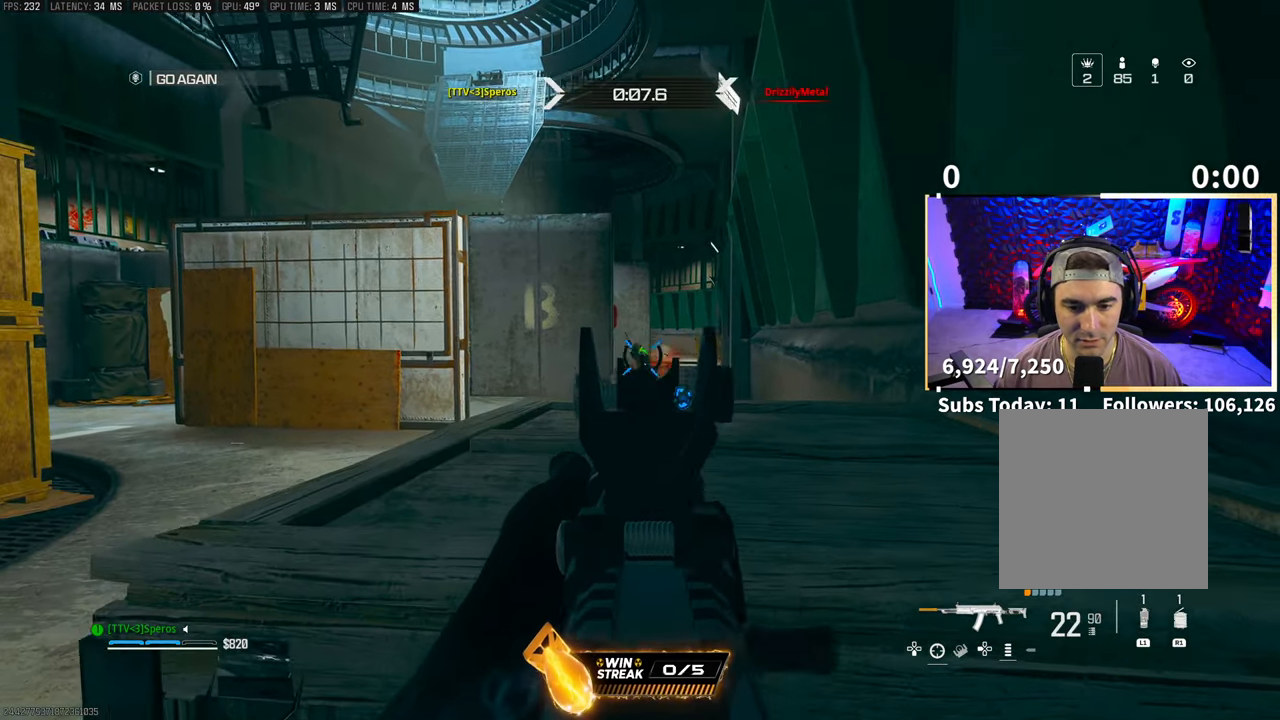
{"buttons": [], "left_stick": "up-left", "right_stick": "left", "events": [[50, "left_stick", "right"], [300, "left_stick", "center"], [400, "L2", "up"], [400, "left_stick", "up-left"], [400, "right_stick", "left"], [433, "R2", "up"]]}
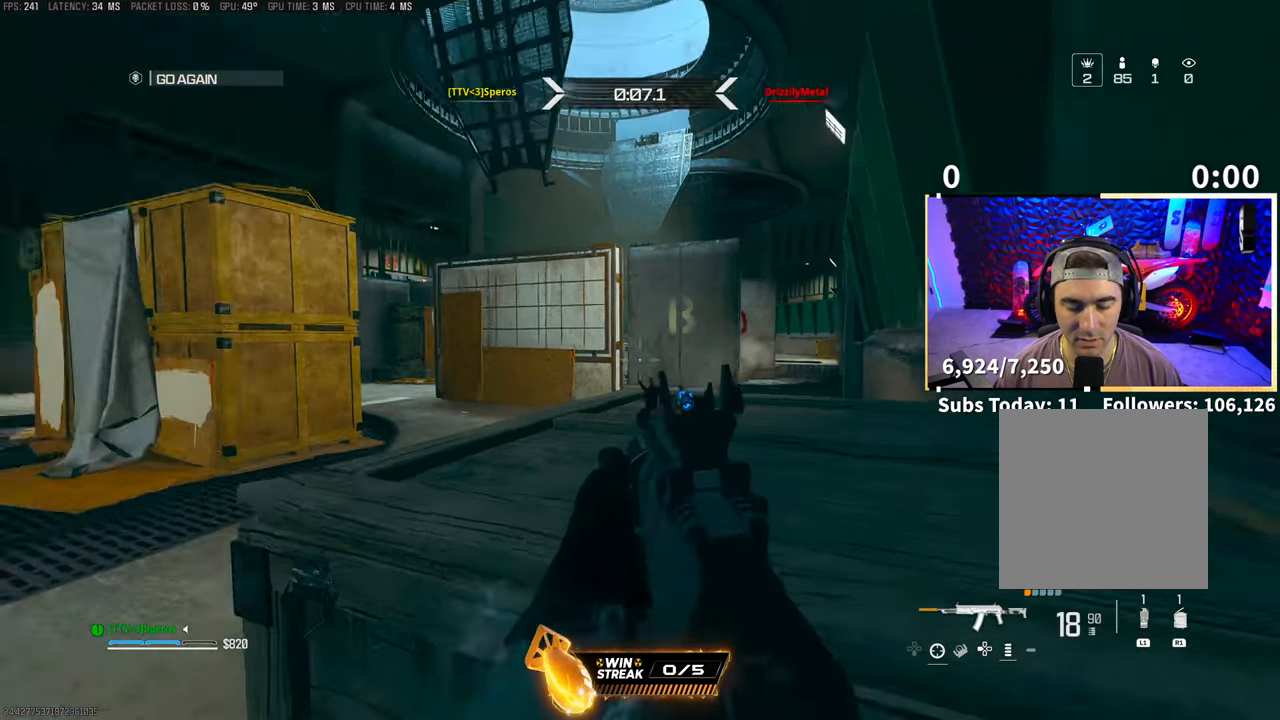
{"buttons": ["L3"], "left_stick": "up", "right_stick": "center", "events": [[50, "left_stick", "up"], [83, "L3", "down"], [83, "right_stick", "center"], [150, "TRIANGLE", "down"], [183, "L3", "up"], [233, "TRIANGLE", "up"], [250, "L3", "down"], [300, "TRIANGLE", "down"], [350, "L3", "up"], [350, "TRIANGLE", "up"], [400, "L3", "down"]]}
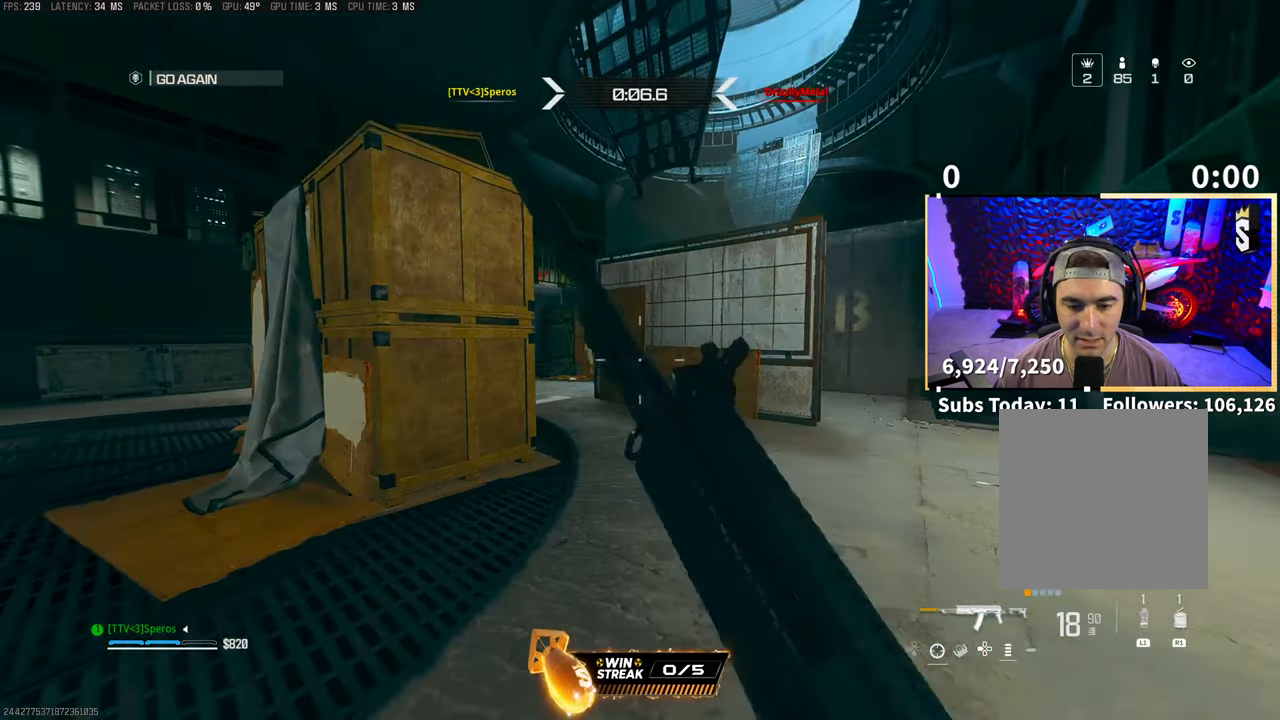
{"buttons": [], "left_stick": "up", "right_stick": "center", "events": [[50, "L3", "up"]]}
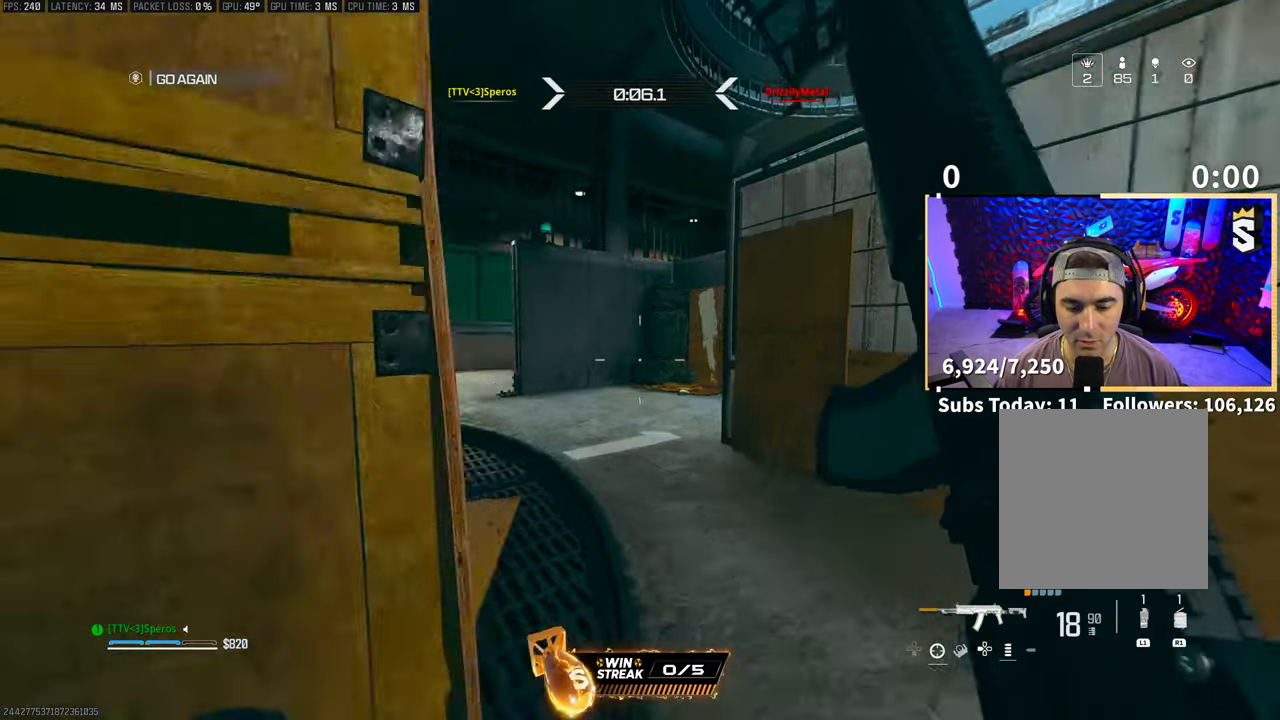
{"buttons": ["CROSS"], "left_stick": "up", "right_stick": "right", "events": [[250, "right_stick", "down-right"], [450, "right_stick", "right"], [500, "CROSS", "down"]]}
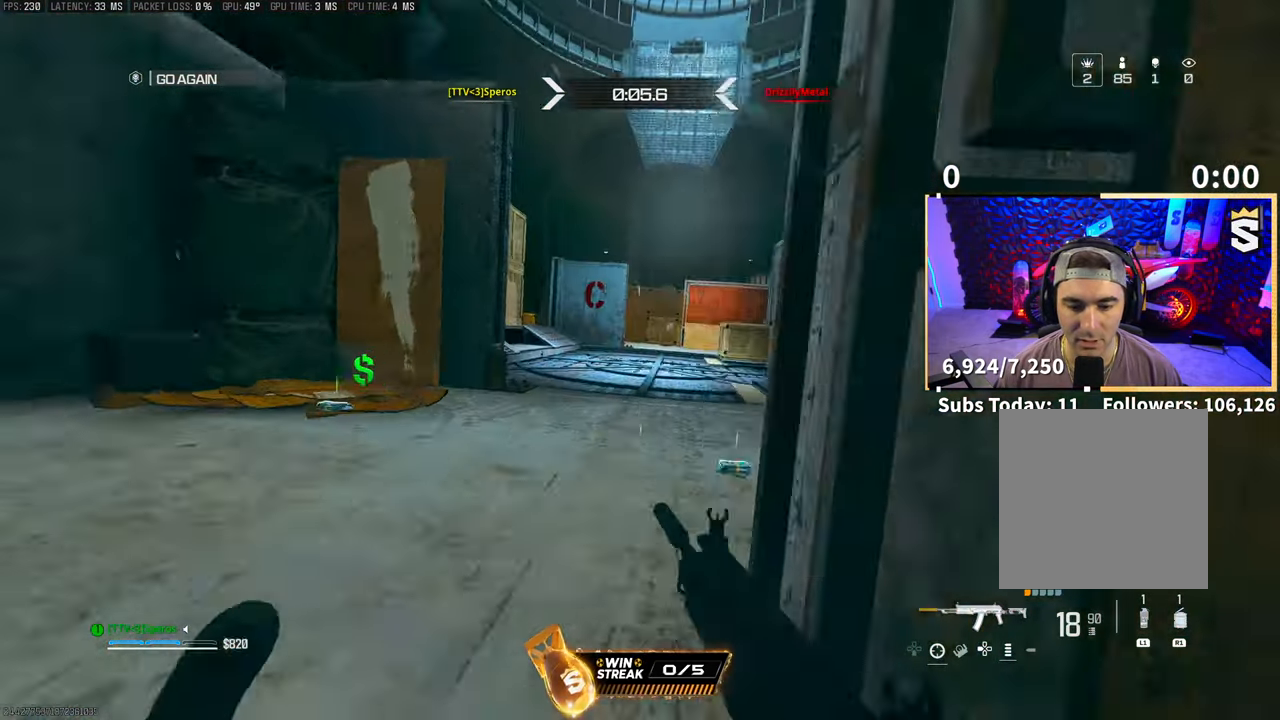
{"buttons": [], "left_stick": "up-left", "right_stick": "center", "events": [[150, "CROSS", "up"], [150, "right_stick", "center"], [250, "right_stick", "right"], [383, "left_stick", "down-right"], [450, "left_stick", "up-right"], [500, "left_stick", "up-left"], [500, "right_stick", "center"]]}
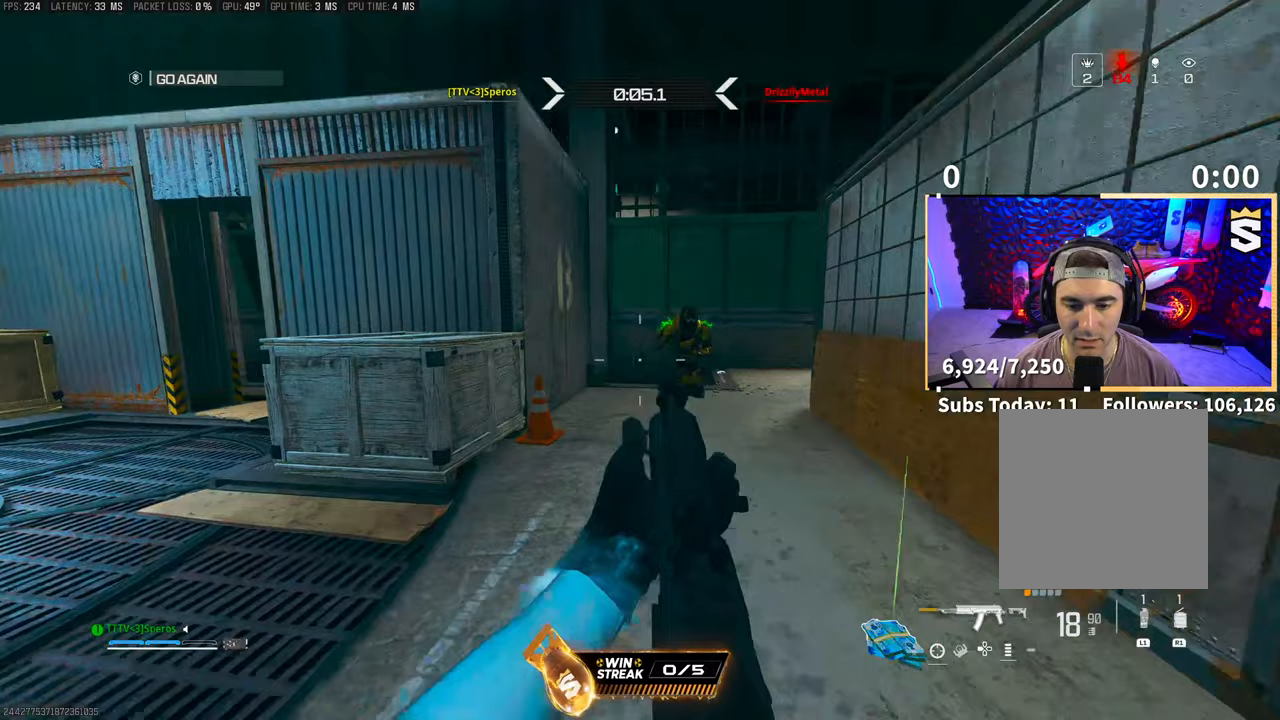
{"buttons": ["L2", "R2"], "left_stick": "left", "right_stick": "center", "events": [[50, "L2", "down"], [150, "right_stick", "right"], [200, "left_stick", "down-left"], [233, "R2", "down"], [283, "CROSS", "down"], [283, "right_stick", "down-right"], [350, "L2", "up"], [433, "CROSS", "up"], [433, "left_stick", "left"], [483, "L2", "down"], [500, "right_stick", "center"]]}
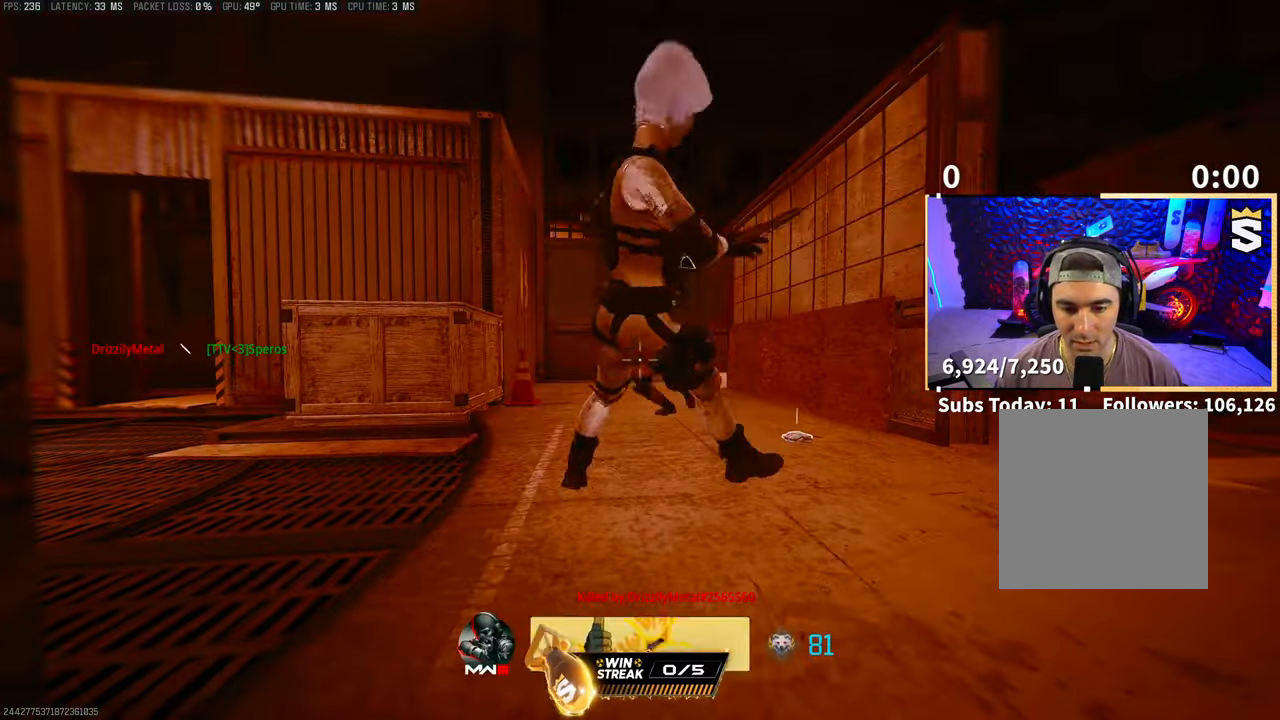
{"buttons": [], "left_stick": "left", "right_stick": "center", "events": [[133, "CROSS", "down"], [200, "R2", "up"], [250, "CROSS", "up"], [450, "L2", "up"]]}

------------------------------------------------------------

What is being asked | Each record above must be retyped exactly. Omit the pictures.

Reply |
{"buttons": [], "left_stick": "up-left", "right_stick": "left", "events": [[50, "left_stick", "right"], [300, "left_stick", "center"], [400, "L2", "up"], [400, "left_stick", "up-left"], [400, "right_stick", "left"], [433, "R2", "up"]]}
{"buttons": ["L3"], "left_stick": "up", "right_stick": "center", "events": [[50, "left_stick", "up"], [83, "L3", "down"], [83, "right_stick", "center"], [150, "TRIANGLE", "down"], [183, "L3", "up"], [233, "TRIANGLE", "up"], [250, "L3", "down"], [300, "TRIANGLE", "down"], [350, "L3", "up"], [350, "TRIANGLE", "up"], [400, "L3", "down"]]}
{"buttons": [], "left_stick": "up", "right_stick": "center", "events": [[50, "L3", "up"]]}
{"buttons": ["CROSS"], "left_stick": "up", "right_stick": "right", "events": [[250, "right_stick", "down-right"], [450, "right_stick", "right"], [500, "CROSS", "down"]]}
{"buttons": [], "left_stick": "up-left", "right_stick": "center", "events": [[150, "CROSS", "up"], [150, "right_stick", "center"], [250, "right_stick", "right"], [383, "left_stick", "down-right"], [450, "left_stick", "up-right"], [500, "left_stick", "up-left"], [500, "right_stick", "center"]]}
{"buttons": ["L2", "R2"], "left_stick": "left", "right_stick": "center", "events": [[50, "L2", "down"], [150, "right_stick", "right"], [200, "left_stick", "down-left"], [233, "R2", "down"], [283, "CROSS", "down"], [283, "right_stick", "down-right"], [350, "L2", "up"], [433, "CROSS", "up"], [433, "left_stick", "left"], [483, "L2", "down"], [500, "right_stick", "center"]]}
{"buttons": [], "left_stick": "left", "right_stick": "center", "events": [[133, "CROSS", "down"], [200, "R2", "up"], [250, "CROSS", "up"], [450, "L2", "up"]]}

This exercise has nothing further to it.